(Collected data entries)
□ □ □ □ □

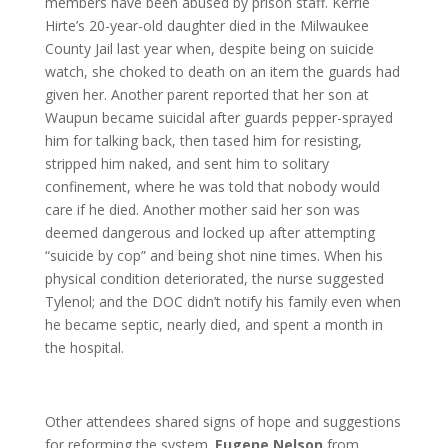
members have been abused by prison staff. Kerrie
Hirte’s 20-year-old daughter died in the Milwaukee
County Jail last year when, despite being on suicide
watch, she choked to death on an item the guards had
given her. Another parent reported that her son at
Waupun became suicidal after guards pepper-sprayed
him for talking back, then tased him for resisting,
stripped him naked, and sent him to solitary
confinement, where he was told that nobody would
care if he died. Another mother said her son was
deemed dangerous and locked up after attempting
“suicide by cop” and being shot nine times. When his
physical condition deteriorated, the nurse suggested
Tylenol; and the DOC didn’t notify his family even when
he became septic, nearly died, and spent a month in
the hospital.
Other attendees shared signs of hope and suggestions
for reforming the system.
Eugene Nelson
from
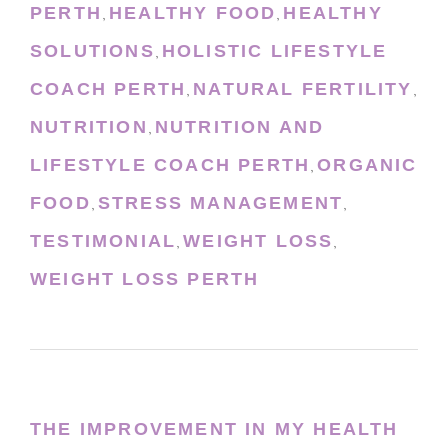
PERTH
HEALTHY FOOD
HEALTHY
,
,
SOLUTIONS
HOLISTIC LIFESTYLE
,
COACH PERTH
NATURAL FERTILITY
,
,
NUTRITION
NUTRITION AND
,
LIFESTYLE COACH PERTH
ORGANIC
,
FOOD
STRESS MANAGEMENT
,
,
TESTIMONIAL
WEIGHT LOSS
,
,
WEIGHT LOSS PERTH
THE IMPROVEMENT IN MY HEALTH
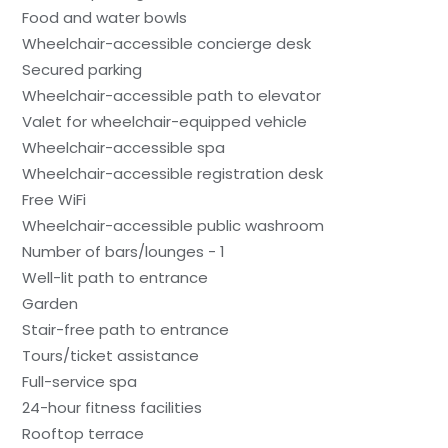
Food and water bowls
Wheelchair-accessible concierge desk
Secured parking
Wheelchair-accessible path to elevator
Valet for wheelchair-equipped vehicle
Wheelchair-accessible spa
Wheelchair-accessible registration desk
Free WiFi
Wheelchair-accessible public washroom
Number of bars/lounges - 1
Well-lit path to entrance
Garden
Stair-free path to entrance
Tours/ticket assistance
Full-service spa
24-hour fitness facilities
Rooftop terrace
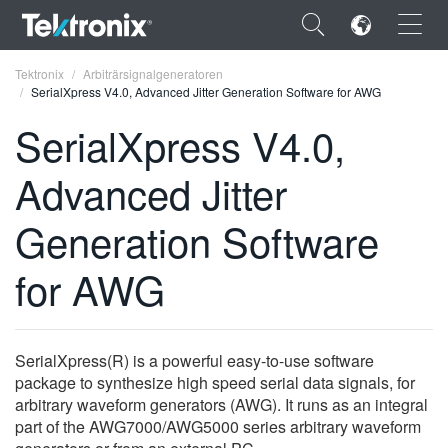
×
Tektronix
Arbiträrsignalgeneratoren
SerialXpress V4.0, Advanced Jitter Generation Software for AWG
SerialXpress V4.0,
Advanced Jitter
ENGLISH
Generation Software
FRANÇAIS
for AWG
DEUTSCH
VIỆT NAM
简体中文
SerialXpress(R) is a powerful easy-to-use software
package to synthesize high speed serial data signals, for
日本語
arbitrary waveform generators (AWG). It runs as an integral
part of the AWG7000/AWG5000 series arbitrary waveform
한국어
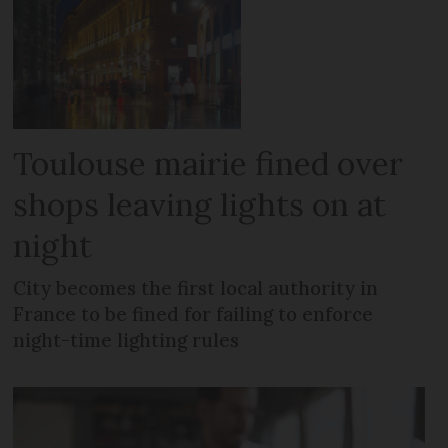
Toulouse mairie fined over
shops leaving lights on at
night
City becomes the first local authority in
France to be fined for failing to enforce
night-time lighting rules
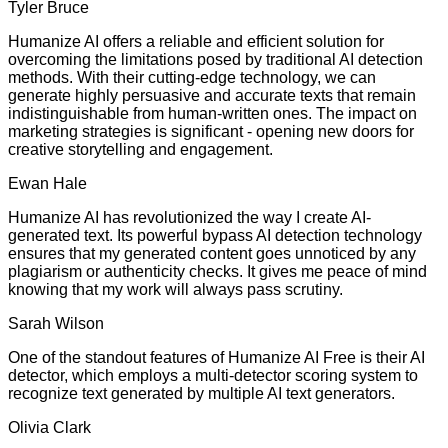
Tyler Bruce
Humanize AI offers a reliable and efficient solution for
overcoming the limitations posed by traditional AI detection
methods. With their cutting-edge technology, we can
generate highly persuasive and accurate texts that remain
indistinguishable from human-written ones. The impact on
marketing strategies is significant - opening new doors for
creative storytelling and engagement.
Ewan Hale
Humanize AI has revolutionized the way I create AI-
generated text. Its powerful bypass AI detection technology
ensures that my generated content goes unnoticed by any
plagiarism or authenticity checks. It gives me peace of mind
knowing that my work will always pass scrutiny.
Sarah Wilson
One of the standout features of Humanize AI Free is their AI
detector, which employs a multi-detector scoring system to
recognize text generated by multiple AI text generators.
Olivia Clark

□ □ □ □ □

## [Activity]
Reproduce every line of text from the entries above verbatim, in the original order, omitting the pictures.

## [Exercise response]
members have been abused by prison staff. Kerrie
Hirte’s 20-year-old daughter died in the Milwaukee
County Jail last year when, despite being on suicide
watch, she choked to death on an item the guards had
given her. Another parent reported that her son at
Waupun became suicidal after guards pepper-sprayed
him for talking back, then tased him for resisting,
stripped him naked, and sent him to solitary
confinement, where he was told that nobody would
care if he died. Another mother said her son was
deemed dangerous and locked up after attempting
“suicide by cop” and being shot nine times. When his
physical condition deteriorated, the nurse suggested
Tylenol; and the DOC didn’t notify his family even when
he became septic, nearly died, and spent a month in
the hospital.
Other attendees shared signs of hope and suggestions
for reforming the system.
Eugene Nelson
from
PERTH
HEALTHY FOOD
HEALTHY
,
,
SOLUTIONS
HOLISTIC LIFESTYLE
,
COACH PERTH
NATURAL FERTILITY
,
,
NUTRITION
NUTRITION AND
,
LIFESTYLE COACH PERTH
ORGANIC
,
FOOD
STRESS MANAGEMENT
,
,
TESTIMONIAL
WEIGHT LOSS
,
,
WEIGHT LOSS PERTH
THE IMPROVEMENT IN MY HEALTH
Food and water bowls
Wheelchair-accessible concierge desk
Secured parking
Wheelchair-accessible path to elevator
Valet for wheelchair-equipped vehicle
Wheelchair-accessible spa
Wheelchair-accessible registration desk
Free WiFi
Wheelchair-accessible public washroom
Number of bars/lounges - 1
Well-lit path to entrance
Garden
Stair-free path to entrance
Tours/ticket assistance
Full-service spa
24-hour fitness facilities
Rooftop terrace
×
Tektronix
Arbiträrsignalgeneratoren
SerialXpress V4.0, Advanced Jitter Generation Software for AWG
SerialXpress V4.0,
Advanced Jitter
ENGLISH
Generation Software
FRANÇAIS
for AWG
DEUTSCH
VIỆT NAM
简体中文
SerialXpress(R) is a powerful easy-to-use software
package to synthesize high speed serial data signals, for
日本語
arbitrary waveform generators (AWG). It runs as an integral
part of the AWG7000/AWG5000 series arbitrary waveform
한국어
Toulouse mairie fined over
shops leaving lights on at
night
City becomes the first local authority in
France to be fined for failing to enforce
night-time lighting rules
Tyler Bruce
Humanize AI offers a reliable and efficient solution for
overcoming the limitations posed by traditional AI detection
methods. With their cutting-edge technology, we can
generate highly persuasive and accurate texts that remain
indistinguishable from human-written ones. The impact on
marketing strategies is significant - opening new doors for
creative storytelling and engagement.
Ewan Hale
Humanize AI has revolutionized the way I create AI-
generated text. Its powerful bypass AI detection technology
ensures that my generated content goes unnoticed by any
plagiarism or authenticity checks. It gives me peace of mind
knowing that my work will always pass scrutiny.
Sarah Wilson
One of the standout features of Humanize AI Free is their AI
detector, which employs a multi-detector scoring system to
recognize text generated by multiple AI text generators.
Olivia Clark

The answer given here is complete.